Required work - Work through the data below and give the number of lines holding "December", nothing more.

Provided data -
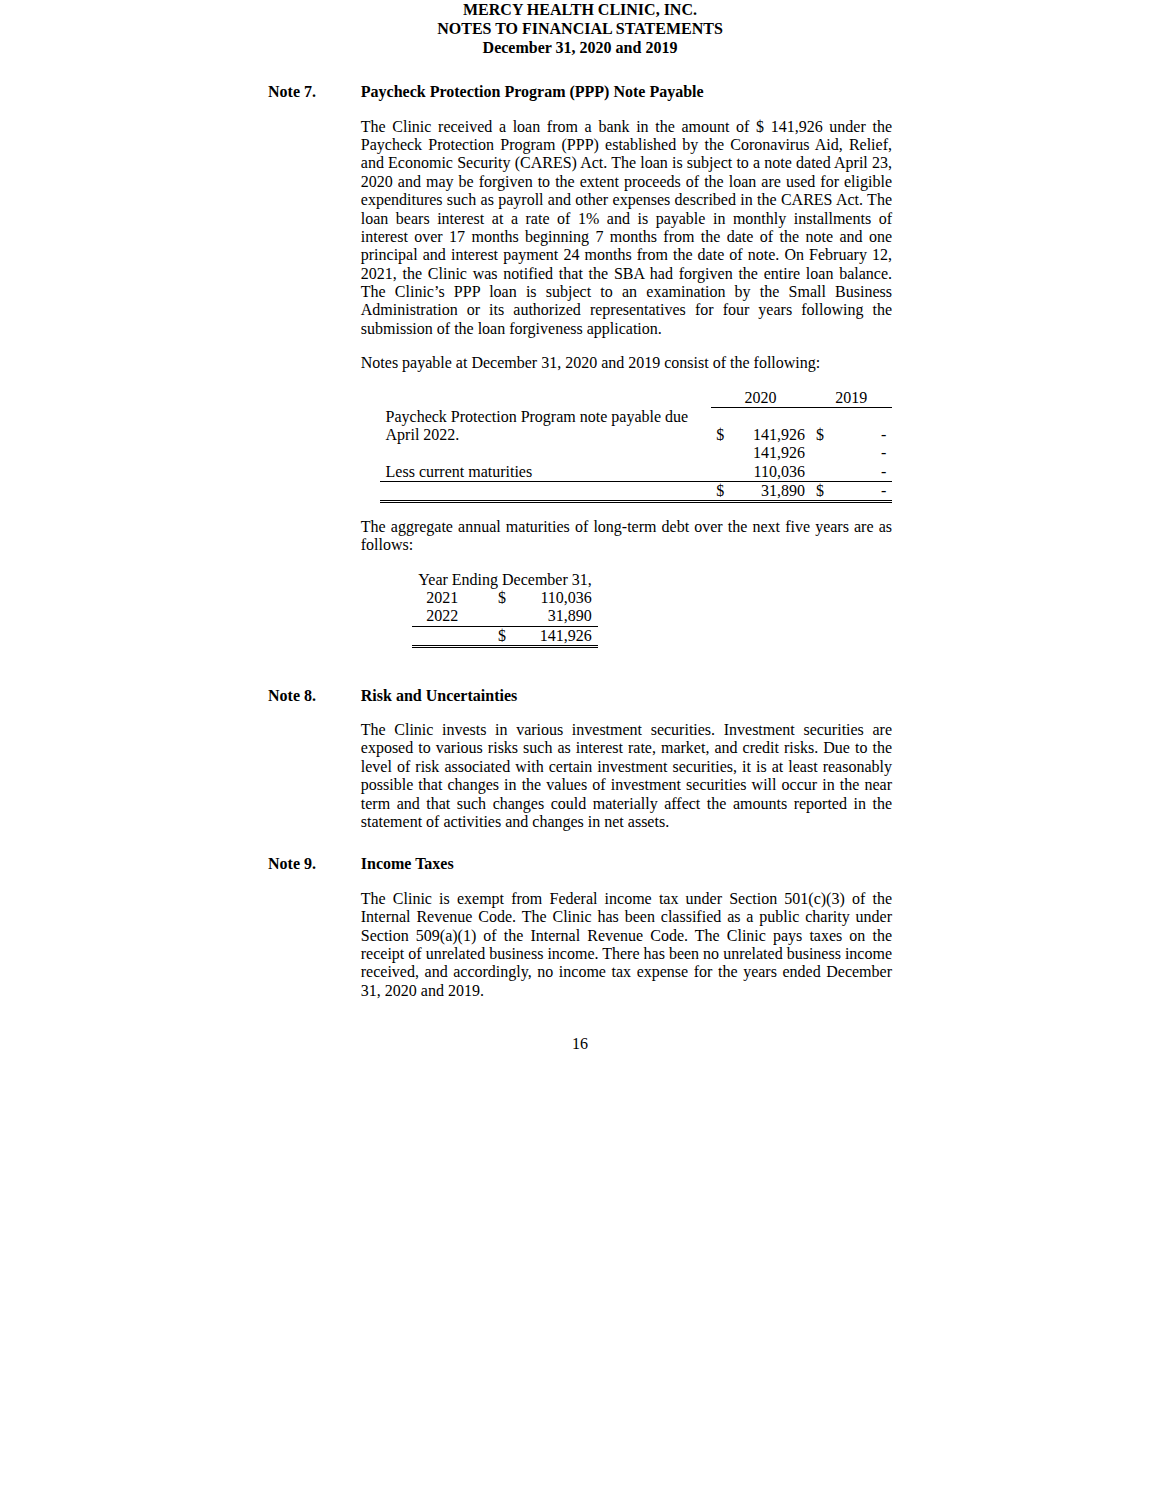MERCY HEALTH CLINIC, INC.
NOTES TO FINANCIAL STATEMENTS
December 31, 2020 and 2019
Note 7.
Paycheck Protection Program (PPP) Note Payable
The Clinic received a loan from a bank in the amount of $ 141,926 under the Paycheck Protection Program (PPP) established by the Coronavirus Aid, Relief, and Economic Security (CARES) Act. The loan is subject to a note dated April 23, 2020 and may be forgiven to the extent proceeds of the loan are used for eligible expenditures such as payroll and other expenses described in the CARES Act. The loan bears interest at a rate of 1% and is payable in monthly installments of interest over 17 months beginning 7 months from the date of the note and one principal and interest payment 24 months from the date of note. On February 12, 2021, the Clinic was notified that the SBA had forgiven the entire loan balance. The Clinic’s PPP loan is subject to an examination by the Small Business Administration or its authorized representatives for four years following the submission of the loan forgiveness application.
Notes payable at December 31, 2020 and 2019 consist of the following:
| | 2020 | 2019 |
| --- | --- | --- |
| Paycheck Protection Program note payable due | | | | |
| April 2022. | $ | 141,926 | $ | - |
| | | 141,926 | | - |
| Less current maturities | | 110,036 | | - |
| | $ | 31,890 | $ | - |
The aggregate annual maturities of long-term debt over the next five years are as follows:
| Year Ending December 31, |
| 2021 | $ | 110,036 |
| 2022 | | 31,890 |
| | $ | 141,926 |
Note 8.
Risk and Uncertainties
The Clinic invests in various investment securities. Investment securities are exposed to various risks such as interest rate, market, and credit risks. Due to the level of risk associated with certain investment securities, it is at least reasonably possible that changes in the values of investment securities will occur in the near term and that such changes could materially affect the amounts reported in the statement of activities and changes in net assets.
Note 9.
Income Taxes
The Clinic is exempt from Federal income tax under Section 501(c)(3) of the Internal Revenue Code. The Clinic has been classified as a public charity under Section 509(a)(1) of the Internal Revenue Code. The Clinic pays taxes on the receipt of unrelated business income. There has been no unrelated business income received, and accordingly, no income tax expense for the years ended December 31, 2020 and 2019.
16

* * *

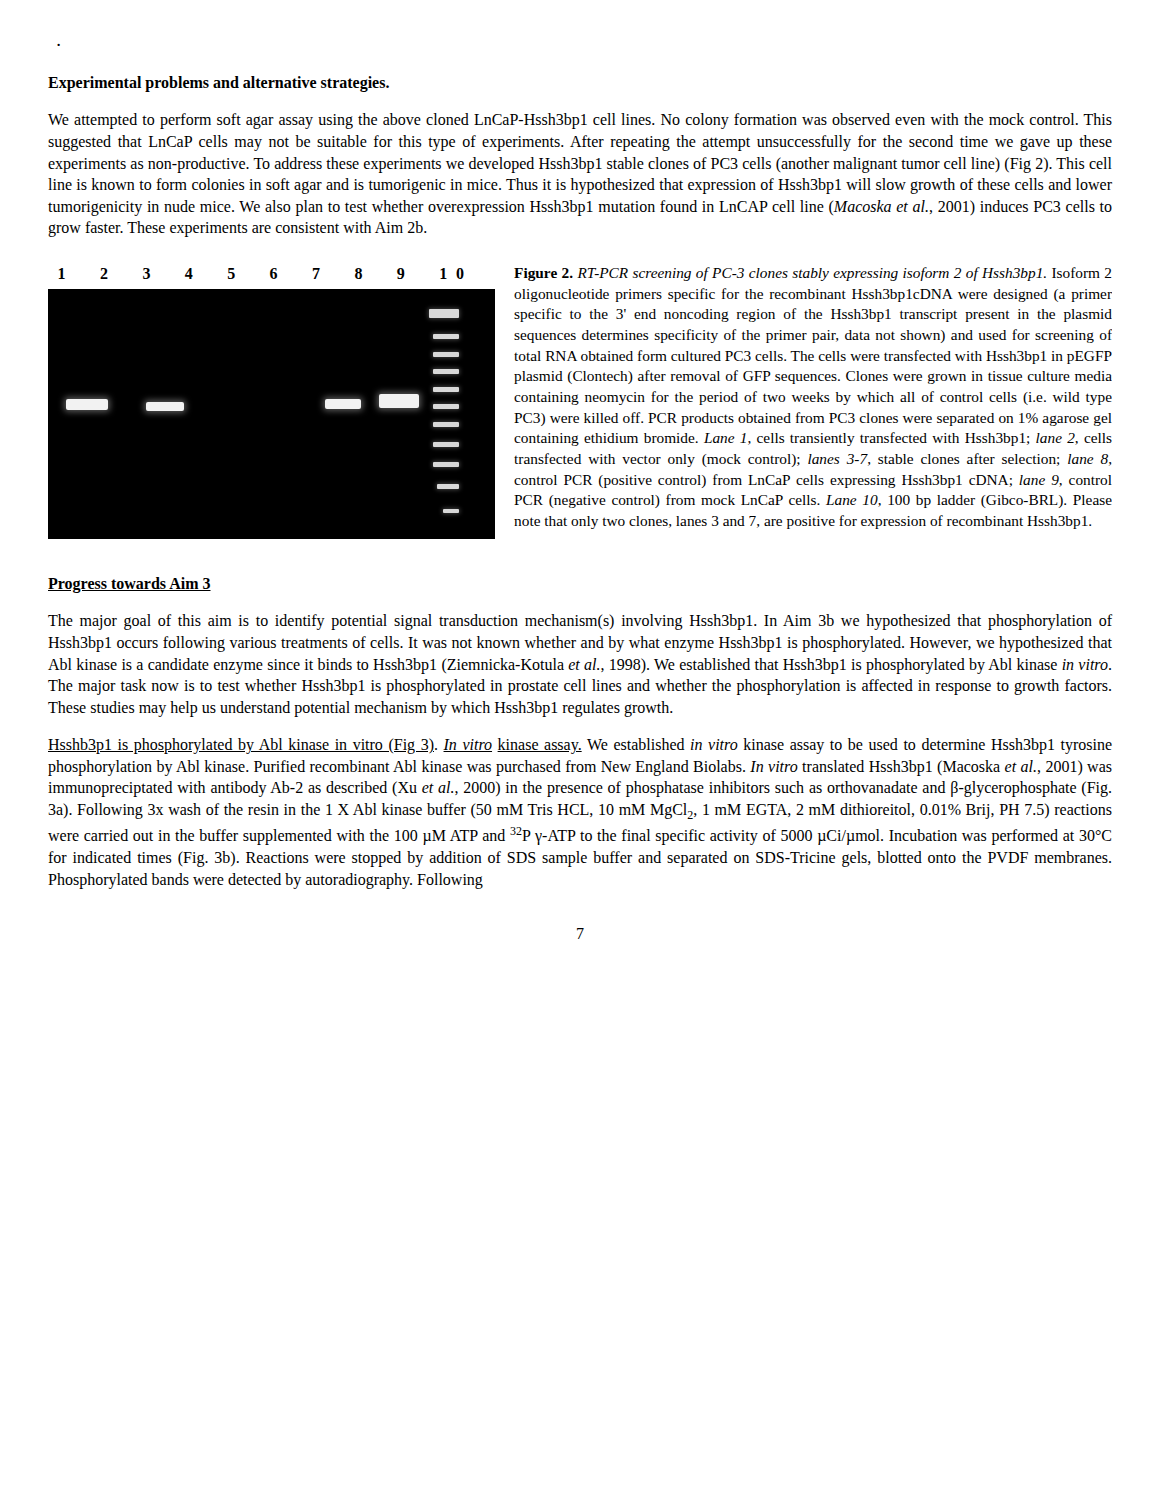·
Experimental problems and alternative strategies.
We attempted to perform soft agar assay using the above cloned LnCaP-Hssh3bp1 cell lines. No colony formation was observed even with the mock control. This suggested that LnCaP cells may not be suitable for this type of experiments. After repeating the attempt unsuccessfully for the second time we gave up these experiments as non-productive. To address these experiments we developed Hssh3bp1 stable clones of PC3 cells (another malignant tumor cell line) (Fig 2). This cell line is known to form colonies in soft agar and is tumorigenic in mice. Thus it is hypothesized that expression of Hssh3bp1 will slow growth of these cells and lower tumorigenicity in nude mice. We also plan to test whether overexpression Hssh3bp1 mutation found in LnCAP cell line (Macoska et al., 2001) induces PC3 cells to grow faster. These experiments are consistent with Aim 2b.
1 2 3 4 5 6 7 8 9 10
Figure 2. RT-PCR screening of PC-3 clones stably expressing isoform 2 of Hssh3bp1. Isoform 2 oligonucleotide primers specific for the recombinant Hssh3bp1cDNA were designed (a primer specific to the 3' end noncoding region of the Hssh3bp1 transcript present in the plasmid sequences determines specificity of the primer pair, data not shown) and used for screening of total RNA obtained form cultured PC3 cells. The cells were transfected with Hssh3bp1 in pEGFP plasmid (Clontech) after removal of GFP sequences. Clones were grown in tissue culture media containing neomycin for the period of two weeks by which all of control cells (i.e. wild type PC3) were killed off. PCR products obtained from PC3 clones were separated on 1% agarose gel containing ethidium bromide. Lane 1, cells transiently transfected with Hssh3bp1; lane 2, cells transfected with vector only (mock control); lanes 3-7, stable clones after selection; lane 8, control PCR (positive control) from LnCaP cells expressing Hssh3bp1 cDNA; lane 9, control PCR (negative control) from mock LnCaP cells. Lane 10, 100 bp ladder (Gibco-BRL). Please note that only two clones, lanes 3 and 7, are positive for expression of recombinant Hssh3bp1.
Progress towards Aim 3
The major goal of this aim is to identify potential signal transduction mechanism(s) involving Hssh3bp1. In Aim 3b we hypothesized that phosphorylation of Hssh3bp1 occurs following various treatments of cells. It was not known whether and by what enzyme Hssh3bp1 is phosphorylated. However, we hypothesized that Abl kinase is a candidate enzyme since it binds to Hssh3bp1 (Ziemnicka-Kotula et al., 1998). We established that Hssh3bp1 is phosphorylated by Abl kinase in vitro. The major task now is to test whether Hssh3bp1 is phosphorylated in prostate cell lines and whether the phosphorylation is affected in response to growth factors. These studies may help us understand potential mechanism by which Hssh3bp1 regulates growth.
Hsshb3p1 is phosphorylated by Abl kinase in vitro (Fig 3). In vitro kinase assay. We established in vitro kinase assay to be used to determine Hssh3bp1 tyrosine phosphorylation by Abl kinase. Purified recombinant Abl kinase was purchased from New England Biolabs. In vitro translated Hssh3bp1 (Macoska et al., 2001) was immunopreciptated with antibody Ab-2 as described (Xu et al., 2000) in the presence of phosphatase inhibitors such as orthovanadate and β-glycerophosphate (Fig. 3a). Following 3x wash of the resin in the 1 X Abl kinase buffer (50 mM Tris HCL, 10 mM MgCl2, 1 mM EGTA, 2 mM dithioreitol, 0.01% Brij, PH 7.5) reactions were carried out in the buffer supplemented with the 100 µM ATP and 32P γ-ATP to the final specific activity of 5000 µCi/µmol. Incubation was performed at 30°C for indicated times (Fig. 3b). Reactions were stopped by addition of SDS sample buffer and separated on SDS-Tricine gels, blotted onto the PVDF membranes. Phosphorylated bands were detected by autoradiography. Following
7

Problem solution - 4